# ACTION ITEM:
For this exercise, return the line containing "List each element's" and every line after it through the end of the records below, without alteration.

○ ○ ○ ○

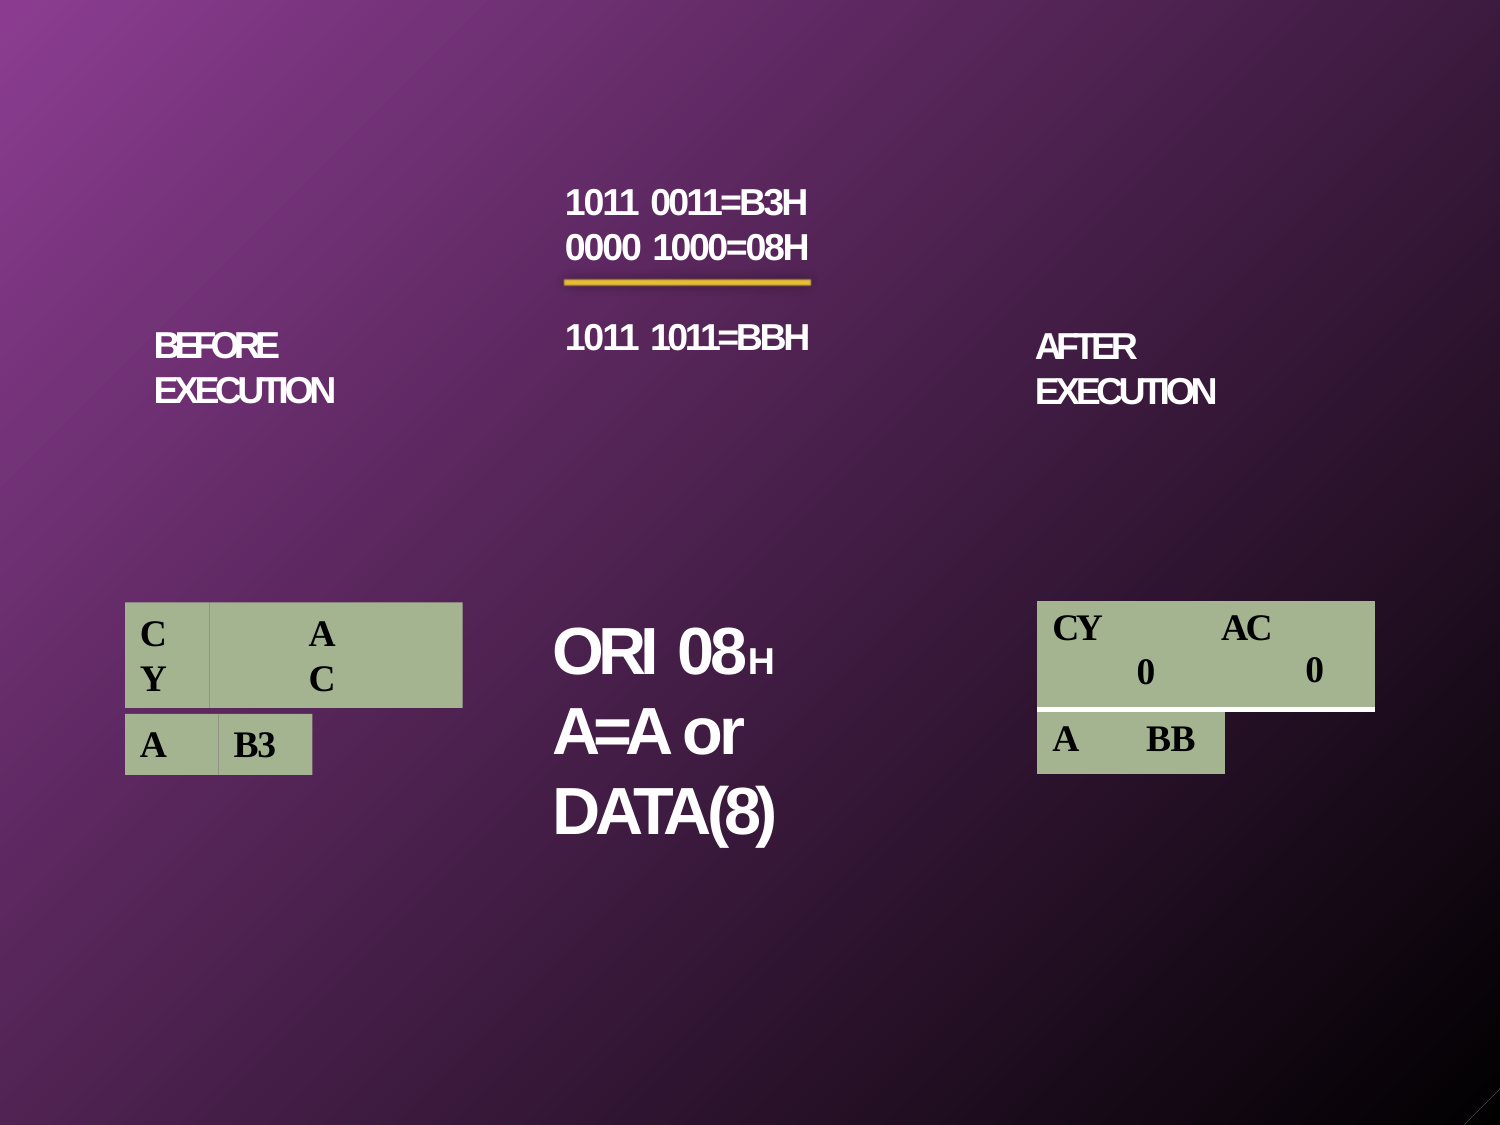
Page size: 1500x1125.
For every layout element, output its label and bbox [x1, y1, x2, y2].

text_box [0, 0, 1500, 1125]
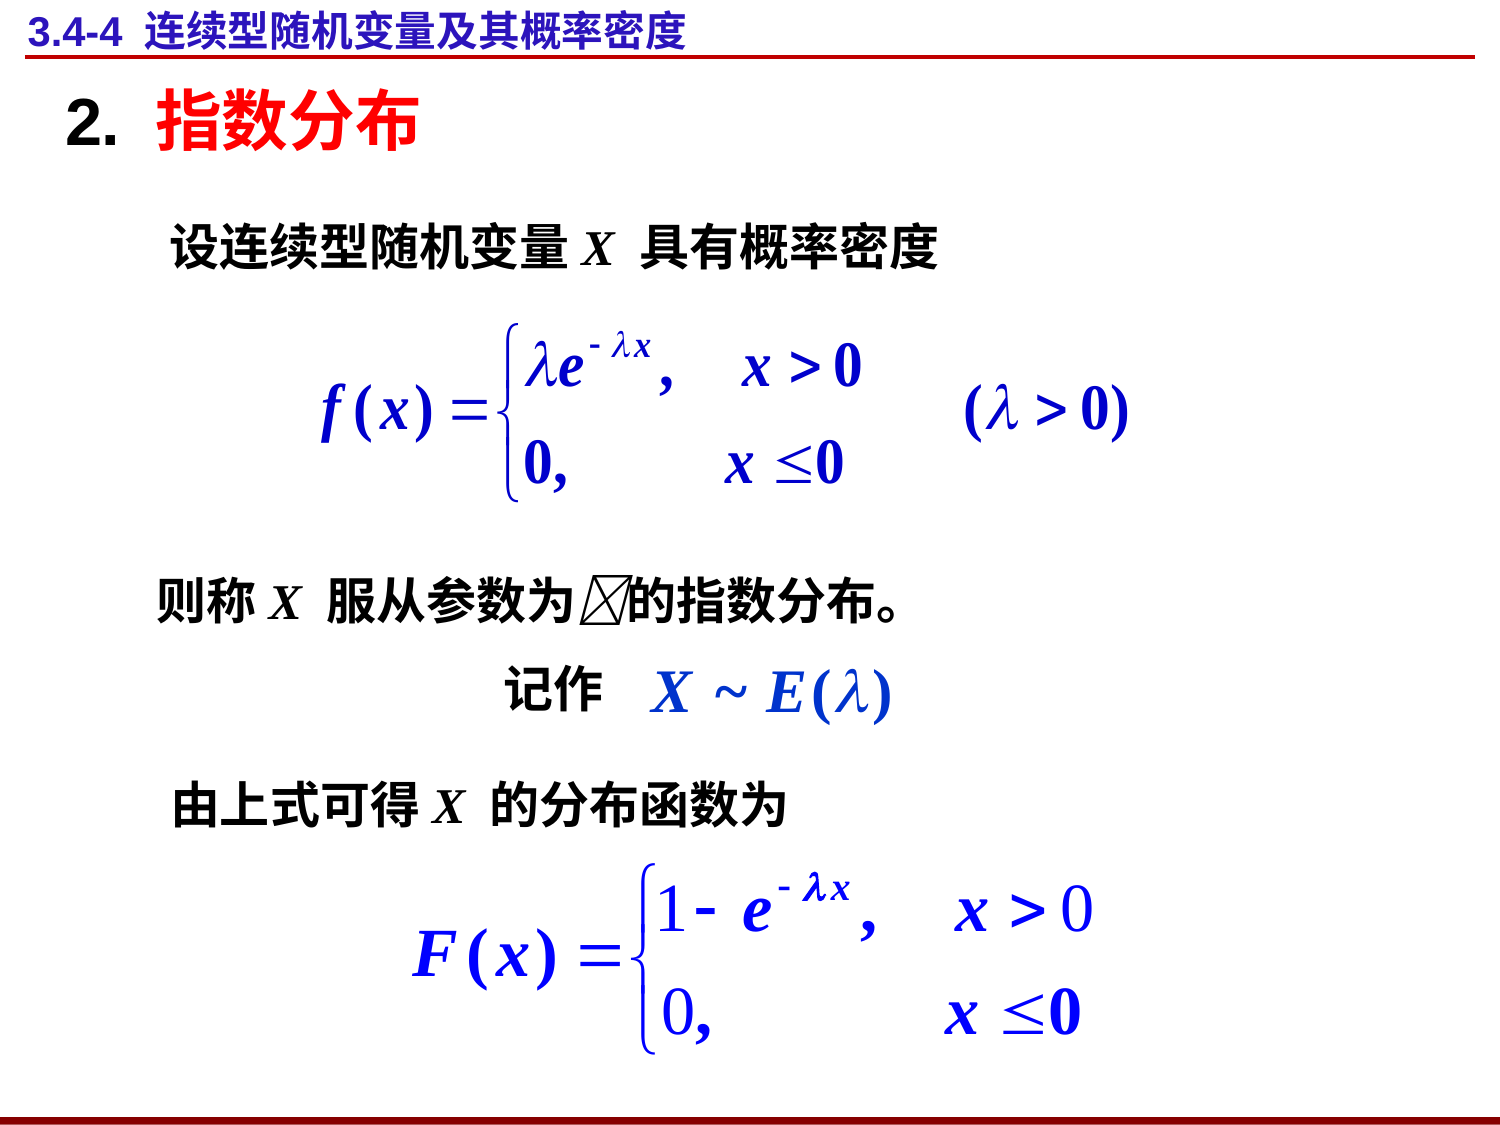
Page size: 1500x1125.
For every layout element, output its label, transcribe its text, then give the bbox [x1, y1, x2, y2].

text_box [299, 310, 1138, 514]
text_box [400, 849, 1103, 1067]
text_box 2. 指数分布 [49, 62, 513, 175]
title 3.4-4 连续型随机变量及其概率密度 [12, 6, 1304, 53]
text_box 由上式可得X 的分布函数为 [155, 766, 805, 841]
text_box 设连续型随机变量X 具有概率密度 [154, 208, 954, 283]
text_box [487, 649, 901, 737]
text_box 则称X 服从参数为的指数分布。 [141, 562, 941, 638]
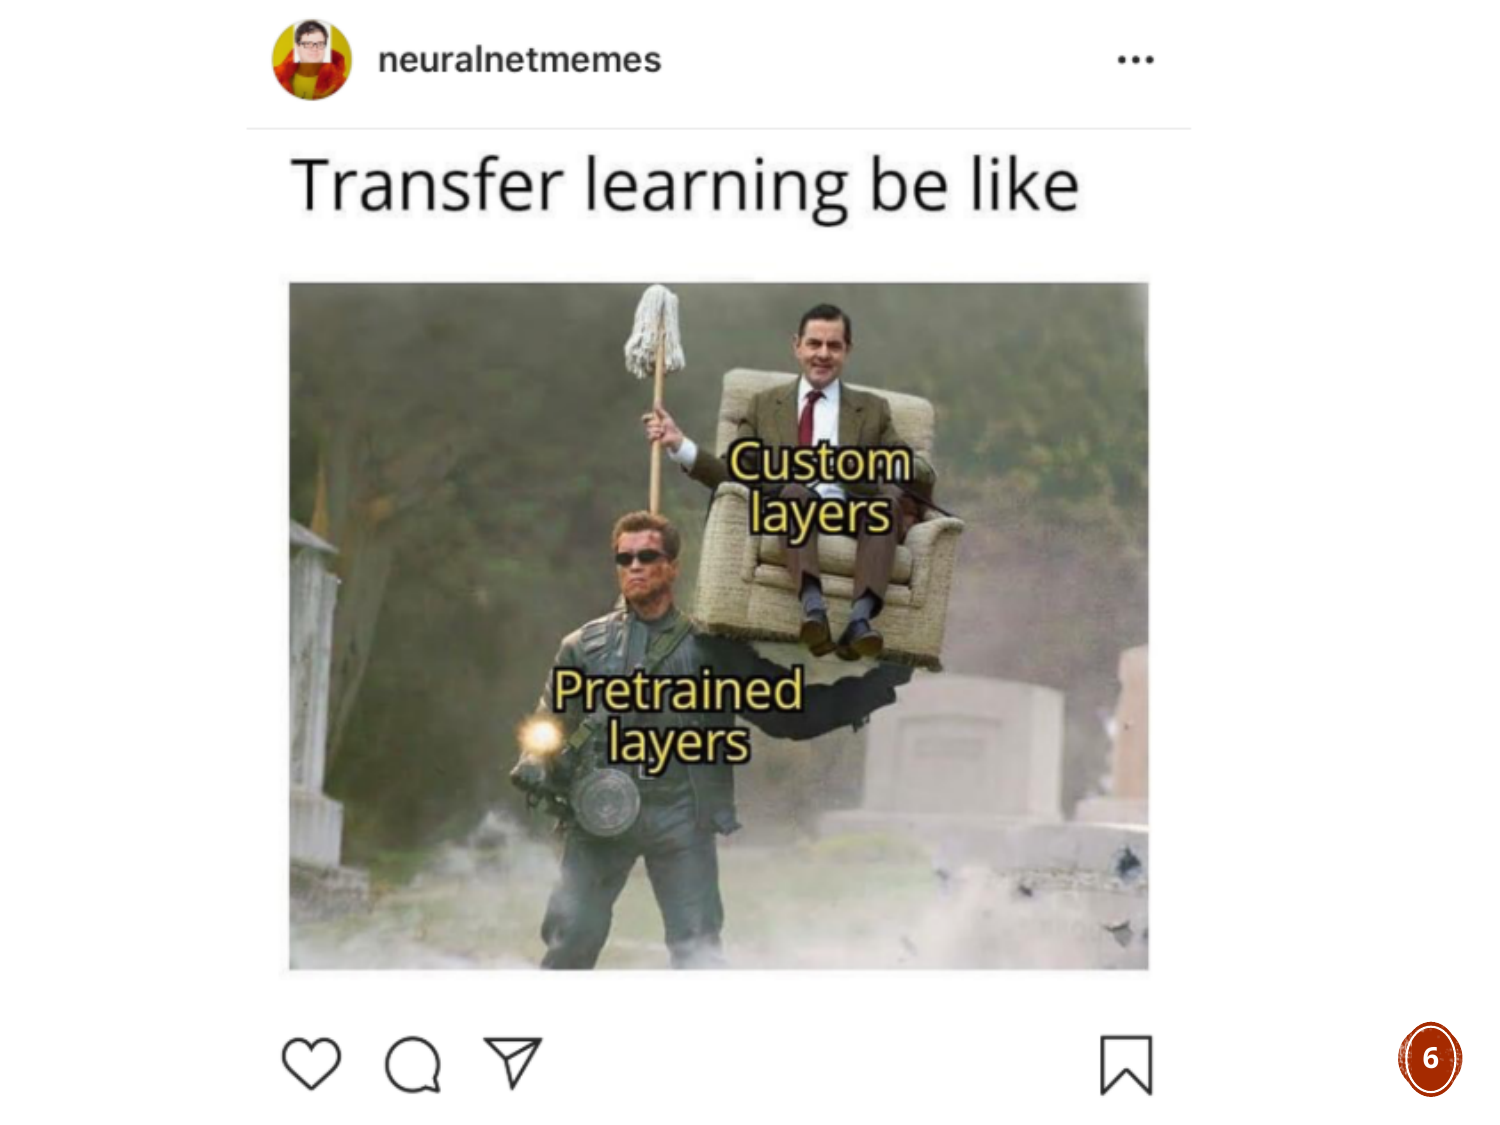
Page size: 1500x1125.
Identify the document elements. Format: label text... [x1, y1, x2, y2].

picture [240, 0, 1195, 1123]
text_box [1404, 1024, 1458, 1095]
slide_number 6 [1458, 1028, 1471, 1089]
slide_number 6 [1391, 1028, 1404, 1089]
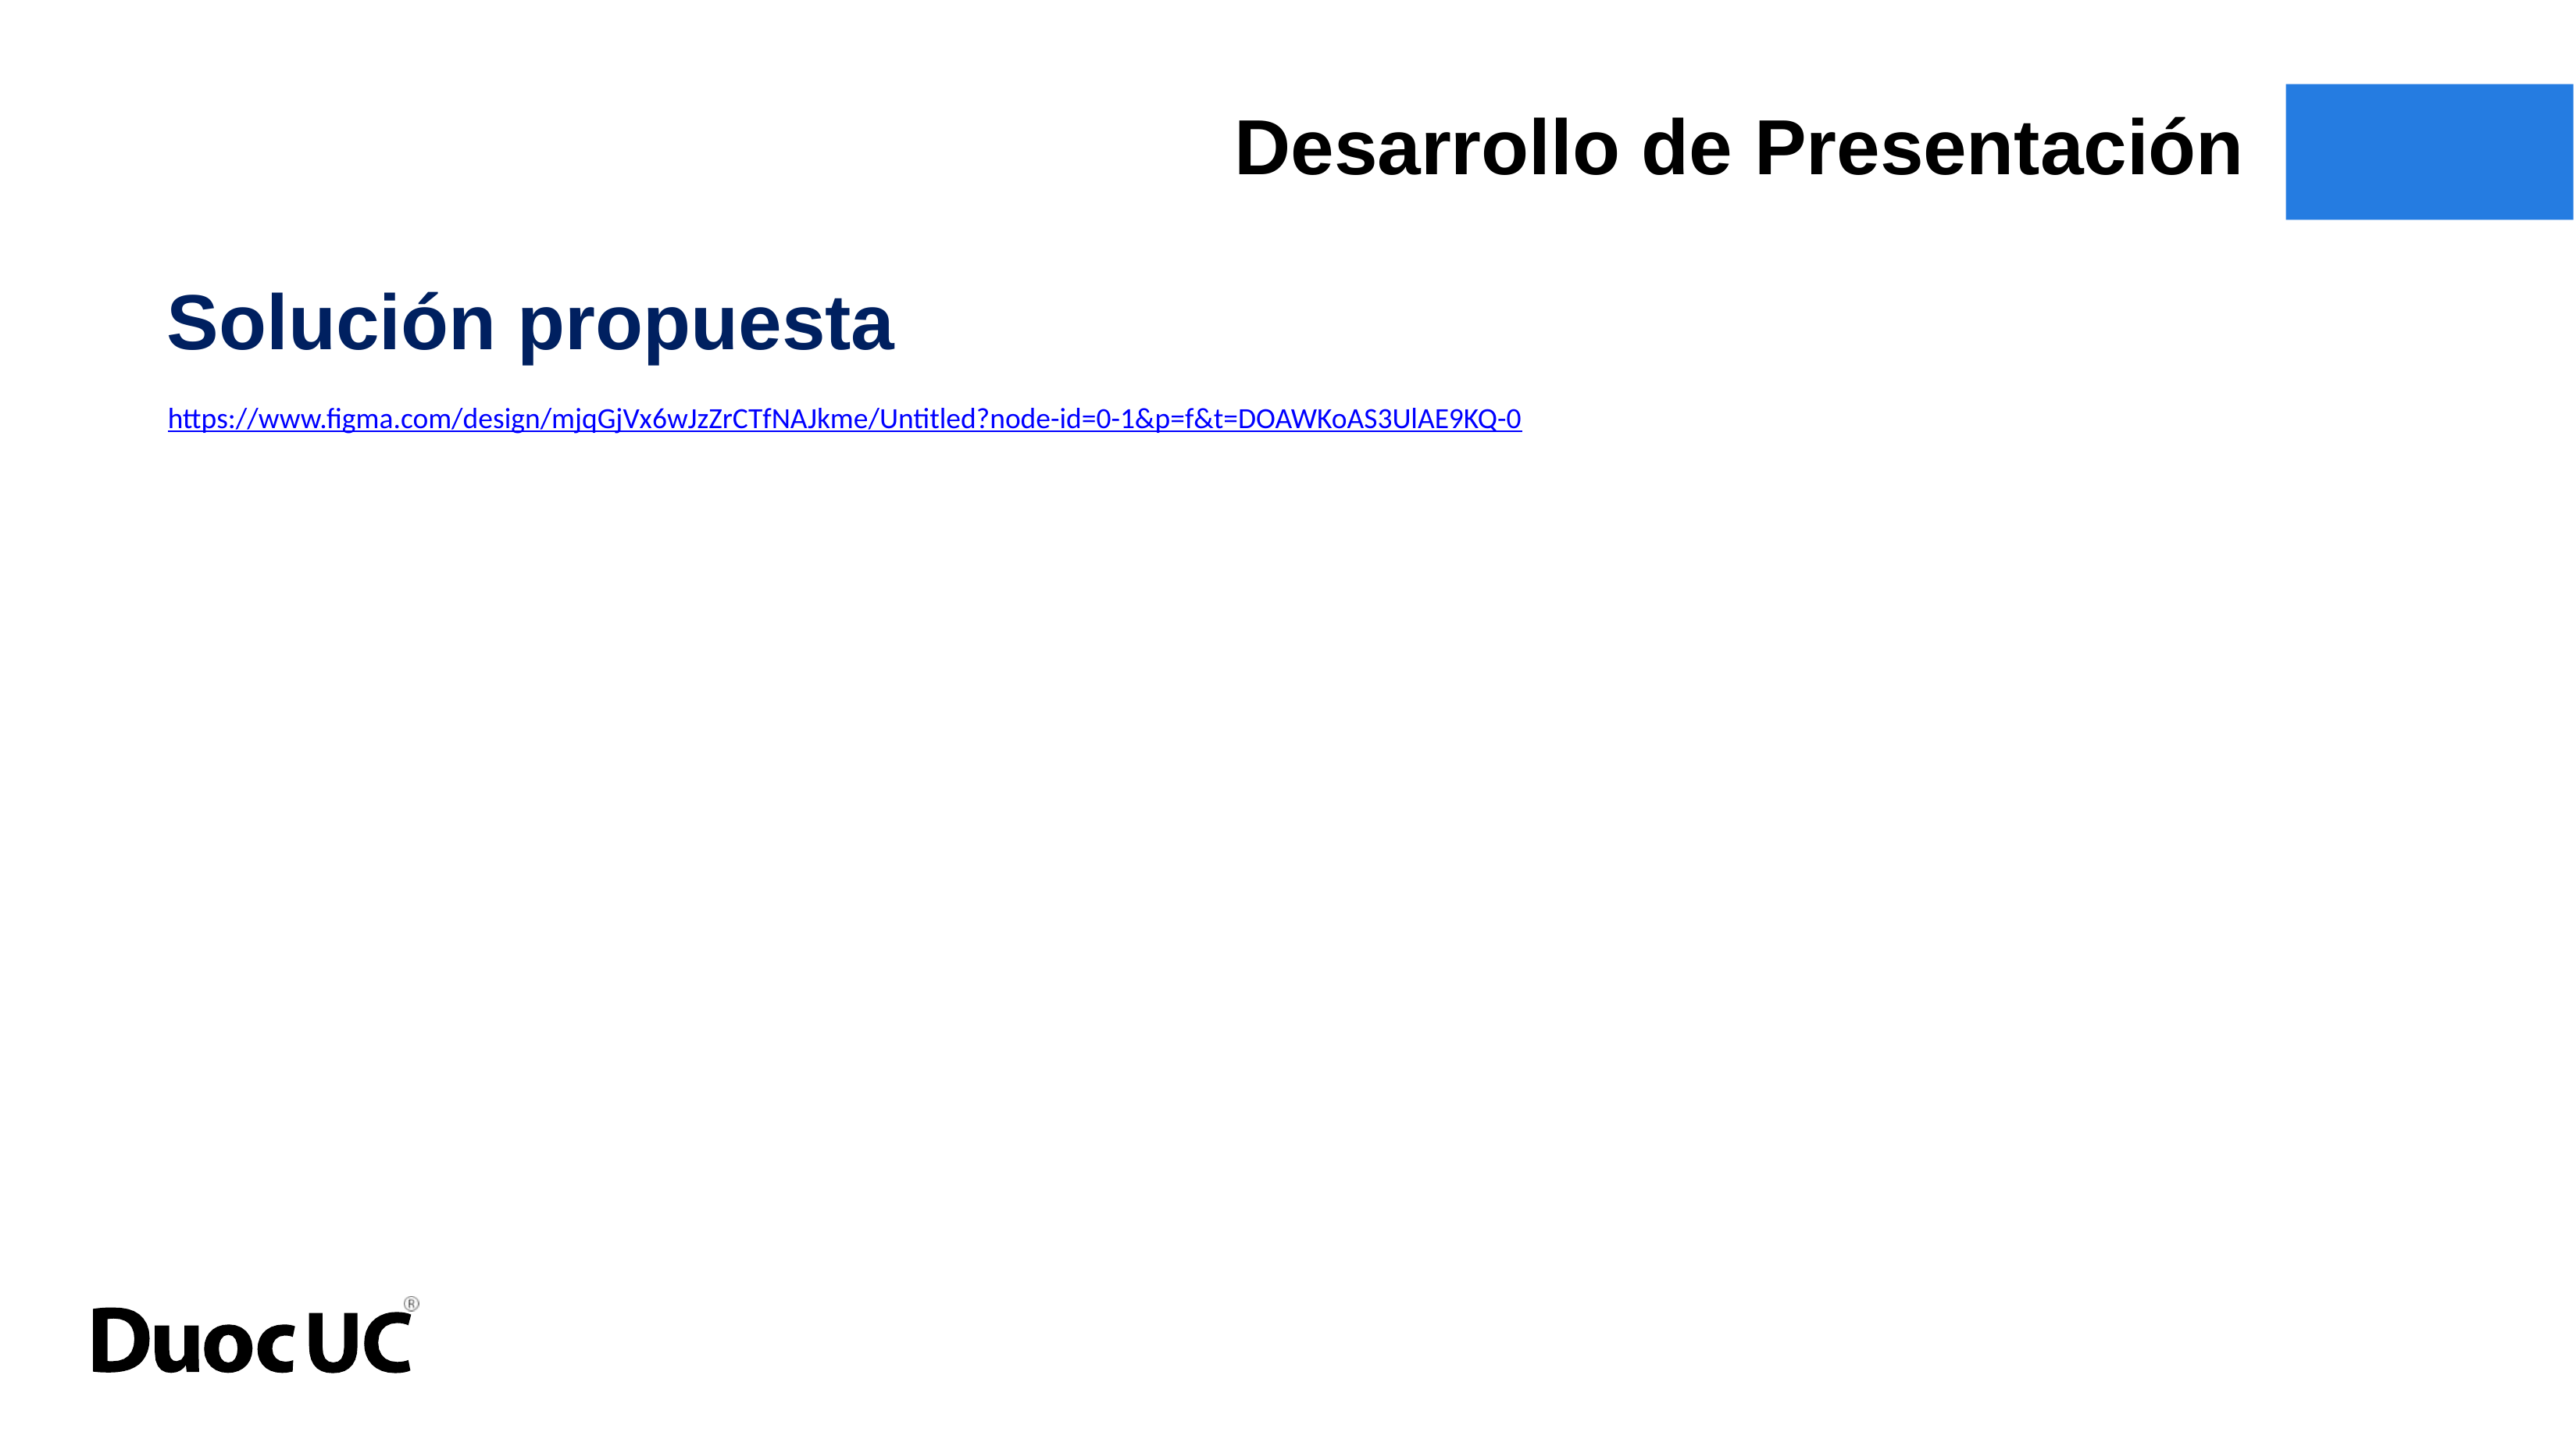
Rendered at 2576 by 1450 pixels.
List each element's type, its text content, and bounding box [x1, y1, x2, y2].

text_box Solución propuesta [155, 218, 2421, 371]
list Desarrollo de Presentación [93, 96, 2245, 927]
picture [404, 1296, 419, 1312]
text_box https://www.figma.com/design/mjqGjVx6wJzZrCTfNAJkme/Untitled?node-id=0-1&p=f&t=DOAWKoAS3UlAE9KQ-0 [155, 387, 2399, 577]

○ ○ ○ ○

# YOUR RESPONSE:
List each element's type, its text content, and bounding box [x1, y1, x2, y2].

text_box Solución propuesta [155, 218, 2421, 371]
list Desarrollo de Presentación [93, 96, 2245, 927]
picture [404, 1296, 419, 1312]
text_box https://www.figma.com/design/mjqGjVx6wJzZrCTfNAJkme/Untitled?node-id=0-1&p=f&t=DOAWKoAS3UlAE9KQ-0 [155, 387, 2399, 577]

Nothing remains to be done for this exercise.